| EXERCISE DETAILS |
Within the records below, reproduce without change the lines from the line that has "Hematoxylin and eosin (H&E) whole-slide" through the line that has "Pathologist's review note", and only those.

| ENTRIES SHOWN |

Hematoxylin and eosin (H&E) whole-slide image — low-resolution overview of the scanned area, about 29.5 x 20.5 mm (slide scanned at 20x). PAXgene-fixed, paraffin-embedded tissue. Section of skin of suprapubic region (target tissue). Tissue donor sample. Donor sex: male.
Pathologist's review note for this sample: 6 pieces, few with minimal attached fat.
--
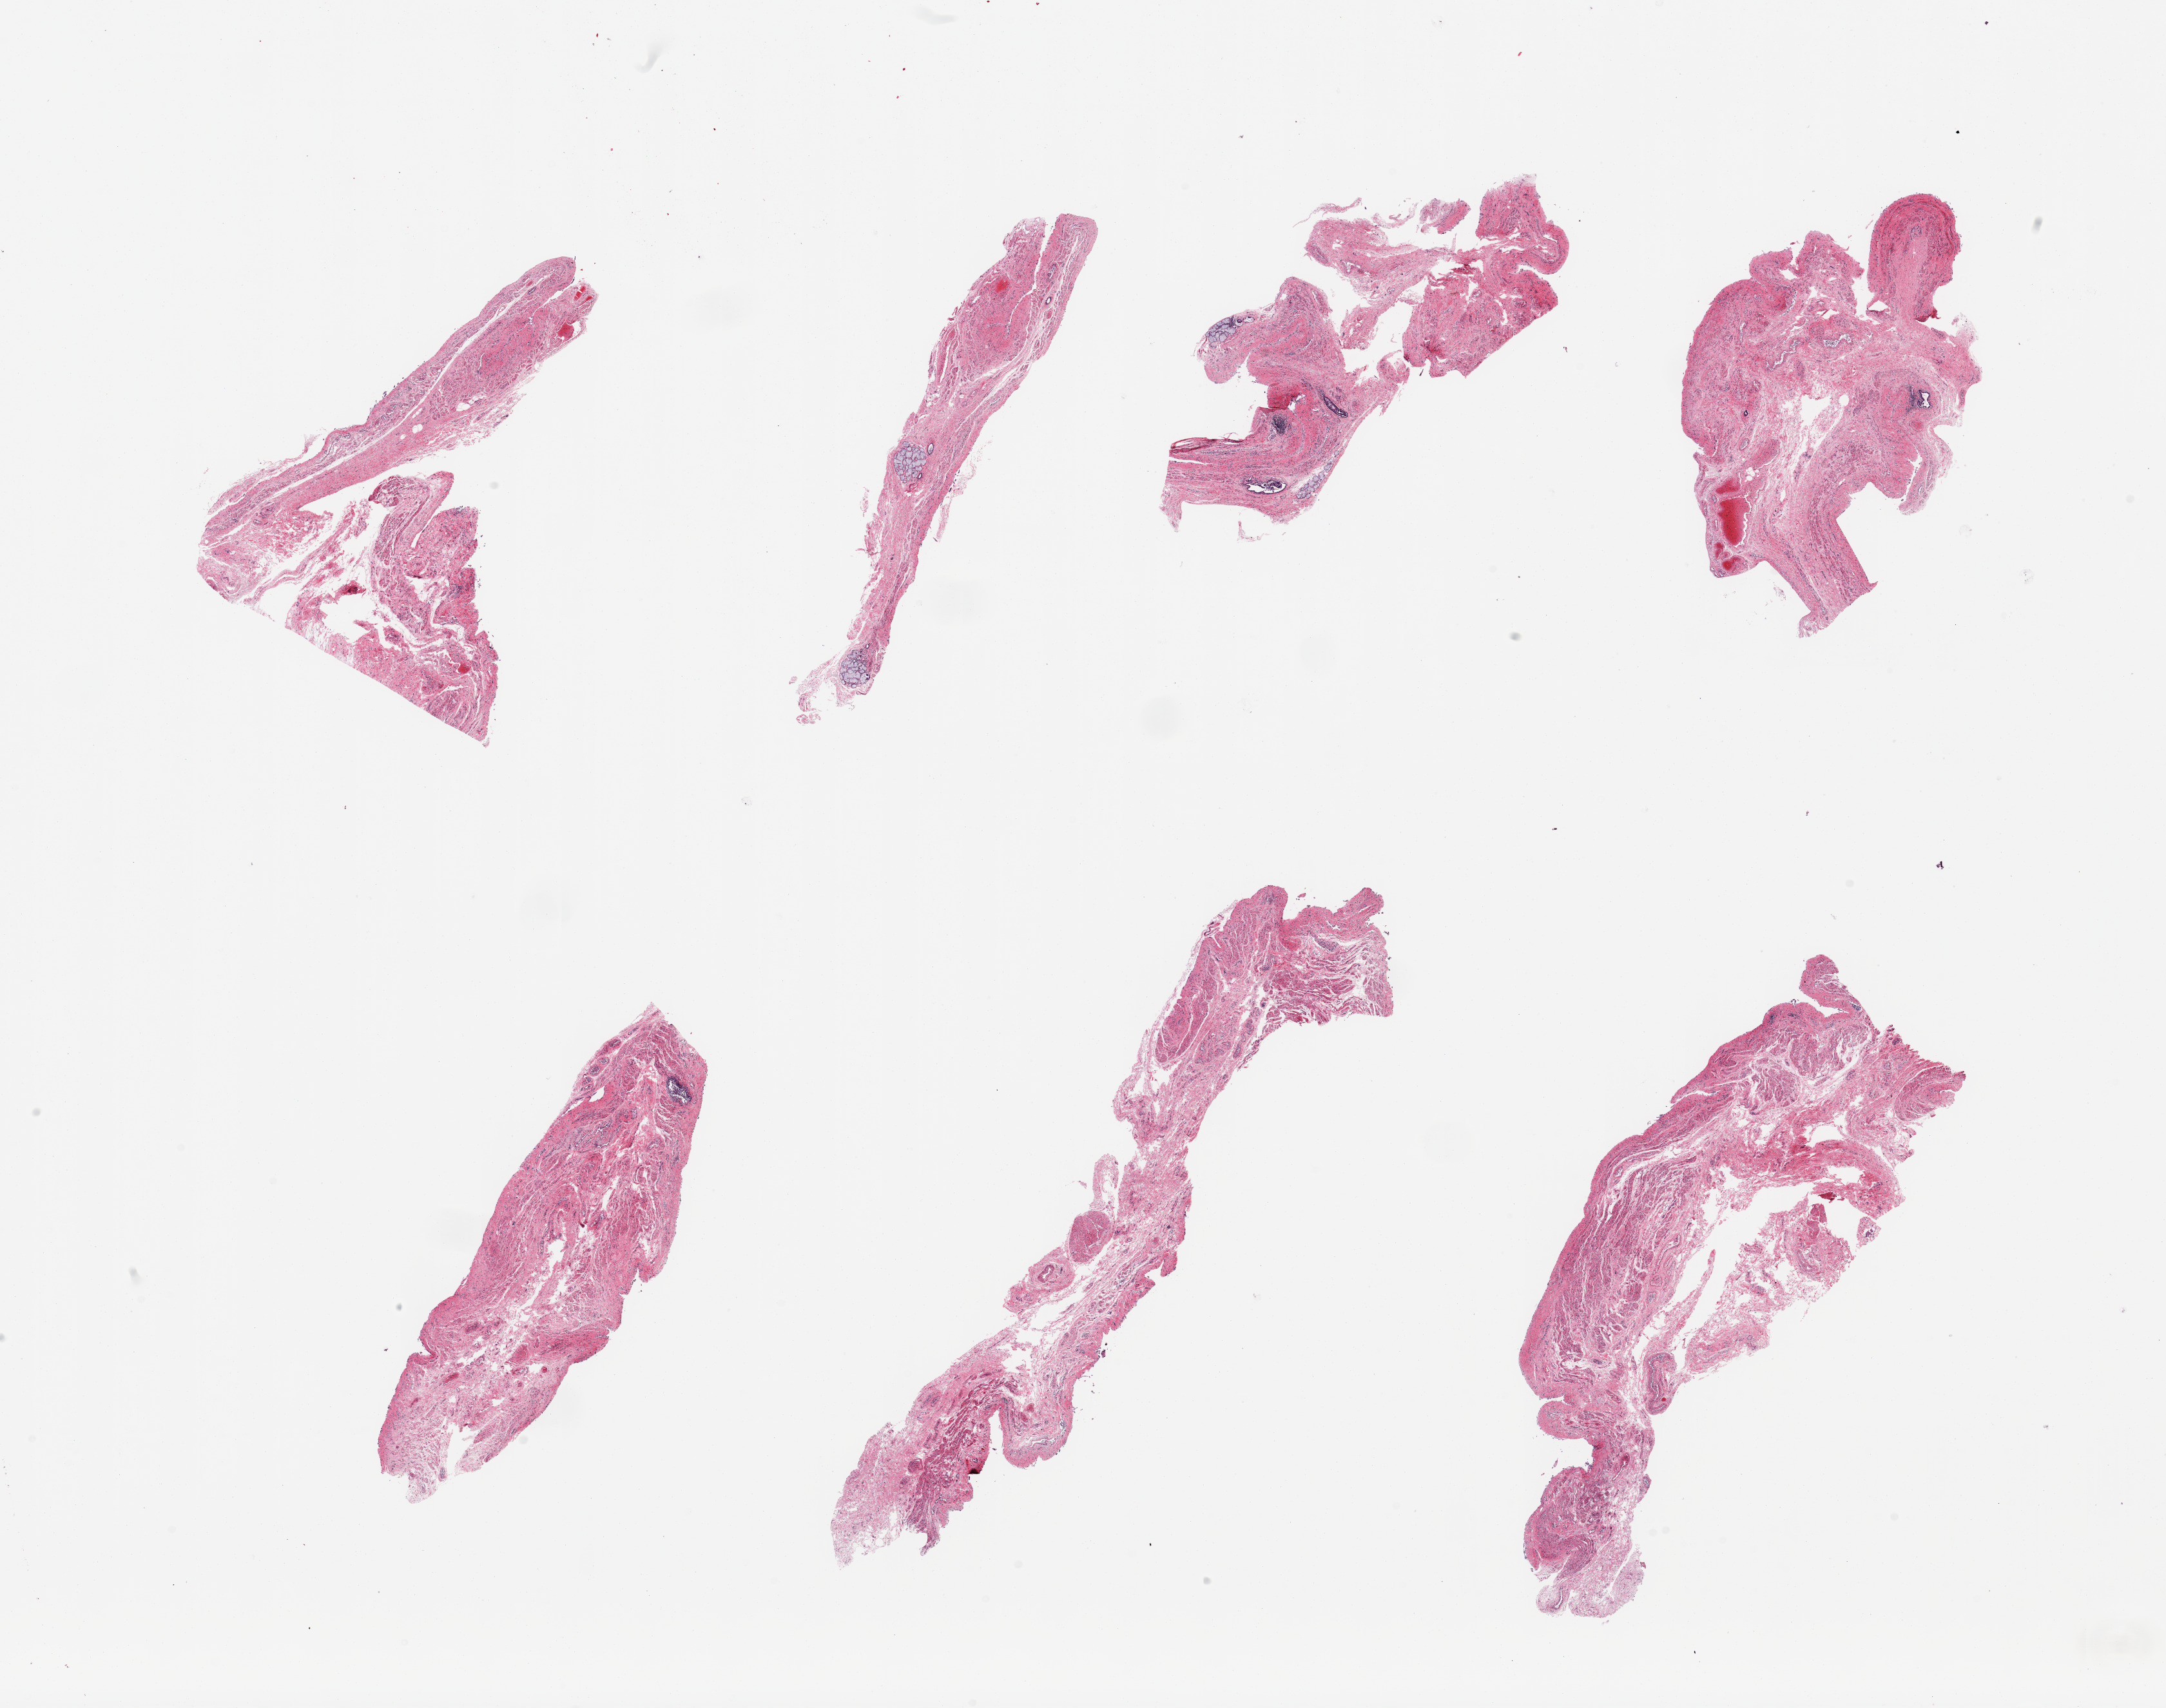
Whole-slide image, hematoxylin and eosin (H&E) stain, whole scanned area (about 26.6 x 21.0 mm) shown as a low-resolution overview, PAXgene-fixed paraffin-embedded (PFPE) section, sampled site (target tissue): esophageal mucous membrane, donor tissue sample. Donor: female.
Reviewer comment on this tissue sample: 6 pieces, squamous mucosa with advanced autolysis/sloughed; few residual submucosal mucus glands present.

| RESPONSE FOR THIS EXERCISE |
Hematoxylin and eosin (H&E) whole-slide image — low-resolution overview of the scanned area, about 29.5 x 20.5 mm (slide scanned at 20x). PAXgene-fixed, paraffin-embedded tissue. Section of skin of suprapubic region (target tissue). Tissue donor sample. Donor sex: male.
Pathologist's review note for this sample: 6 pieces, few with minimal attached fat.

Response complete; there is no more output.